# Recipe for Trader Joes Mandarin Orange Chicken?



## RobinW (Apr 7, 2013)

Well, coming back to Sweden in general been in an ok experience. Left a lot of things we miss behind but that is what's to be expected. Since i travel to the states fairly frequent i can still bring back most of what the family wants (think leaving Sweden with 15lbs of bags and clothes and returning with over 100lbs... each trip.

So, one thing that i have not been able to solve or substitute is the Trader Joe's Mandarin Orange Chicken (you buy it in a frozen plastic bag with pieces of chicken and 2 bags of sauce inside if i recall correctly) that my 5 year old loved to have in his lunchbox to school. No week was acceptable without it at least once for 3 years...

Last week (consider it's been almost a year) my son broke down crying asking for his "favourite food".... Does any of you skilled chefs/cooks/dudes know how to make something similar? We have tried most alternatives available commercially in Sweden and they have all been disappointments. 

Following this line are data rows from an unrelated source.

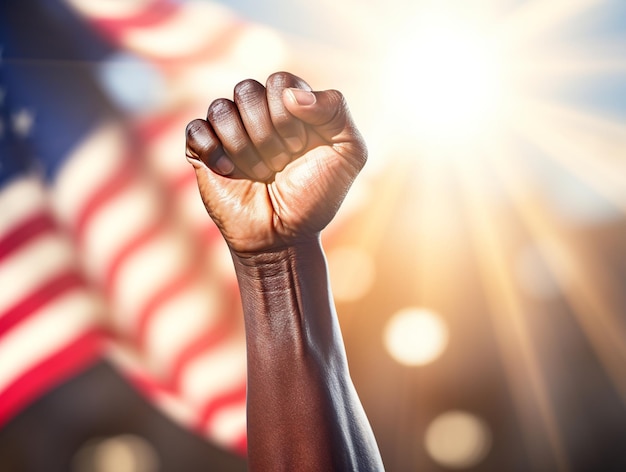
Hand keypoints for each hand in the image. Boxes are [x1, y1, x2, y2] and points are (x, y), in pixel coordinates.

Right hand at [185, 71, 365, 254]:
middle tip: (280, 163)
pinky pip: (195, 129)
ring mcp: (229, 132)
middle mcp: (258, 114)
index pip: (280, 81)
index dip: (288, 113)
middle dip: (267, 133)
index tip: (300, 147)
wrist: (285, 237)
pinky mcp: (203, 153)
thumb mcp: (349, 153)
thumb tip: (290, 93)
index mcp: (290, 106)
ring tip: (260, 173)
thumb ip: (336, 109)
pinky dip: (212, 150)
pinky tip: (229, 173)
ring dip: (244, 147)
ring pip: (221, 108)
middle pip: (247, 90)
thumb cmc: (316, 196)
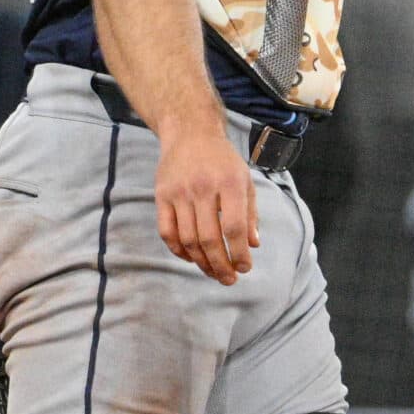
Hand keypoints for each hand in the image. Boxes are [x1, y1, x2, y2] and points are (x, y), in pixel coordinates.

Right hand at [155, 121, 257, 285]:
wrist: (190, 133)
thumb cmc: (224, 161)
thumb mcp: (245, 181)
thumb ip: (250, 213)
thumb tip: (253, 245)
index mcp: (230, 184)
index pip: (234, 228)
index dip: (239, 253)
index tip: (245, 268)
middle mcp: (203, 189)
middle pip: (209, 238)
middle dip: (220, 265)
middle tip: (229, 279)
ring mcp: (179, 193)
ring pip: (187, 239)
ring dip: (201, 262)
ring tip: (213, 273)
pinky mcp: (161, 196)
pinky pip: (167, 231)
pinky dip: (178, 250)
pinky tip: (190, 258)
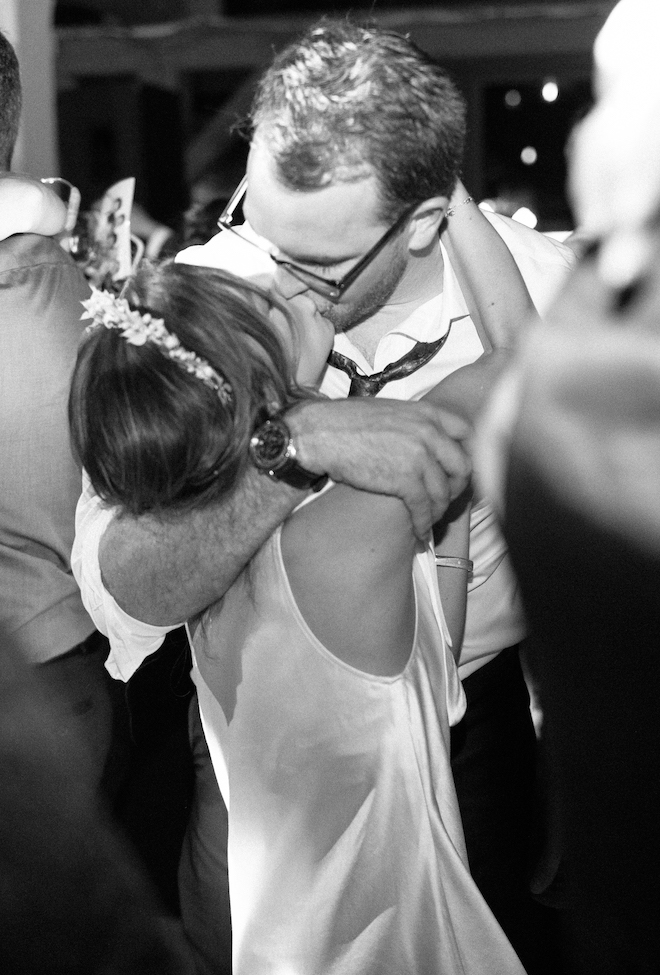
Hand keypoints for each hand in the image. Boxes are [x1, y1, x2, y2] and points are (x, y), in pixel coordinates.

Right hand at [287, 398, 471, 537]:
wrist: (319, 433)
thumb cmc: (345, 422)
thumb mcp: (389, 411)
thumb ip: (413, 424)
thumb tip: (422, 441)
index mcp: (427, 413)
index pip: (466, 434)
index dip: (465, 456)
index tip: (456, 473)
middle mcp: (429, 432)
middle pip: (462, 467)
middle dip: (456, 489)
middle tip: (444, 501)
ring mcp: (419, 456)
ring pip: (443, 492)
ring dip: (437, 512)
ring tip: (429, 522)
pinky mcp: (404, 479)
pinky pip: (423, 507)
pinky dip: (423, 524)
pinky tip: (418, 533)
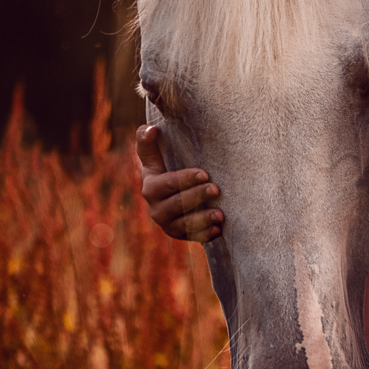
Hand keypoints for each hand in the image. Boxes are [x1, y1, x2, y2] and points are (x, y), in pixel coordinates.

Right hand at [137, 124, 221, 242]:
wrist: (174, 193)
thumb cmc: (167, 168)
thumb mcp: (156, 156)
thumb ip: (148, 141)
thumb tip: (152, 130)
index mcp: (151, 185)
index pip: (165, 184)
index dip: (184, 179)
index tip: (205, 173)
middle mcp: (156, 207)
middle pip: (175, 205)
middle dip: (196, 197)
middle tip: (216, 189)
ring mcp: (167, 223)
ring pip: (183, 225)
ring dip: (201, 219)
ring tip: (220, 214)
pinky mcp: (179, 234)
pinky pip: (191, 238)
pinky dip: (205, 234)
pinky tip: (219, 229)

Even ideas to put me in the right direction is appreciated.

Thanks


----------



## WildBoar (Apr 7, 2013)

Got a bag in the freezer -- I can copy the ingredient list if you want.


----------



## RobinW (Apr 7, 2013)

You have a PM.

Thanks


----------



## WildBoar (Apr 7, 2013)

just emailed you a pic of the label. The file is a little over 9 MB, so please let me know if you do not receive it and i will try and reduce the file size.


----------



## ajrh (Apr 7, 2013)

Maybe this could help:

http://saucycuisine.com/2012/08/09/poultry/mandarin-orange-chicken-recipe


----------



## SpikeC (Apr 7, 2013)

That has to be the most annoying web site in the world. The constant flashing from one thing to another makes it very hard to follow the content. it makes me want to get a gun and shoot it!!


----------



## RobinW (Apr 8, 2013)

WildBoar said:


> just emailed you a pic of the label. The file is a little over 9 MB, so please let me know if you do not receive it and i will try and reduce the file size.



Received all well and good!

Thanks!


----------



## RobinW (Apr 8, 2013)

ajrh said:


> Maybe this could help:
> 
> http://saucycuisine.com/2012/08/09/poultry/mandarin-orange-chicken-recipe



thanks! Can't believe that didn't come up in my searches. Been through the 3 first pages of results for mandarin orange chicken on the (i guess this might be the issue) Swedish Google site.

Now i'm all set!


----------



## RobinW (Apr 8, 2013)

wrong post


----------



## boomchakabowwow (Apr 8, 2013)

i think my stepdad would forego the egg yolks for a crispier crust.


----------



## RobinW (Apr 8, 2013)

Thanks to all!


----------



## RobinW (May 13, 2013)

OK, so i finally got around to trying this out and with a reference bag from a TJ:s pack (brought the sauce bags home from last trip to the US and threw out the chicken) I got pretty close. Next time is for the sons birthday so i hope I'll get even a bit closer still.

Anyway the youngest had 3 helpings and shone like the sun! :biggrin:

So, BIG THANKS to all for the help!


----------



## ajrh (May 13, 2013)

Did you discover any improvements to the ingredient list or the web recipe we found? (I think my son might be a fan also...)


----------



## RobinW (May 14, 2013)

Well, this may not be applicable to you since i basically use Swedish ingredients and not all are the same. My boy is 5 and not too fond of spices, mind you.

For the glaze i mainly went by the web recipe.
Next time i will (for the glaze):
- Back off a little on the chilli bean paste
- Exchange the mandarin peel zest and use fresh squeezed mandarin orange juice instead (we added juice this time to, but the bitterness of the zest came through a bit anyway)
- We used a bit more sugar (that may be from my miscalculating cups to deciliters and approximating though)
- We increased the amount of broth
- Maybe find a lighter soy sauce

I'll also use bigger chicken pieces, less batter and a wider pan (this was our first time ever deep frying anything, tells you a bit about Sweden, doesn't it?)


----------



## RobinW (May 14, 2013)

OK, so i finetuned the recipe for the glaze while i had yesterdays version fresh in memory.
Compared to the web recipe found by ajrh above :
- No mandarine orange zest
- Add juice from 1 1/2 mandarine orange (wife squeezed so not until dry)
- Slightly less soy
- 1/2 of the chilli bean paste

I let the glace reduce a bit (not much simmered for like 15 minutes)

This brought us very close to the TJ:s version. 


We had a bonus kid here today and all ate with good apetit. The connoiseur (my 5 year old) said this version was better than yesterdays. 
Good luck!


----------



## jigert (May 14, 2013)

I'll have to save this recipe for the future. Nowadays we pretty much eat vegetarian but I hope, when our small one grows up, the carnivores will outnumber the vegetarians 
Thanks for this, Robin!


----------



## RobinW (May 14, 2013)

Relatively cheap way to have Chinese in Sweden and i gotta admit. The home deepfry version is a lot better (albeit less good looking) than what we are used to.
I might actually try to make proper french fries one day...

Good luck on turning the girlfriend!


----------



## RobinW (May 14, 2013)

Oh, while i remember, the recipe and TJ:s ingredient list calls for brown/thigh chicken meat. I tried this and breast and the thighs i feel were better.


----------